Since part (1) has been solved, I just answer the part (2). The notation may be a little different.
Based on the definition,
$$f(x)=\beta_0+\beta_1x+\beta_2x^2+\beta_3x^3+\sum\limits_{i=1}^K\theta_i(x-\xi_i)^3_{+}$$
Using the conclusion in (1).

» Work to be completed
Answer these questions using the forum answer:
1. Which part of the problem does the forum answer address?
2. What is the upper limit of the summation in its formula for f(x)?
3. From which part does it draw the conclusion it uses?
The items placed after this text have no role in the work here.

» Raw data
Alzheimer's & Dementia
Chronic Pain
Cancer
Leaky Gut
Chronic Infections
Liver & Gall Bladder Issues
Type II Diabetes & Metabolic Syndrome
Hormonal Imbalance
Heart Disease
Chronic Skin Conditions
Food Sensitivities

» Reply to the exercise
1. Part (2).
2. K.
3. Part (1).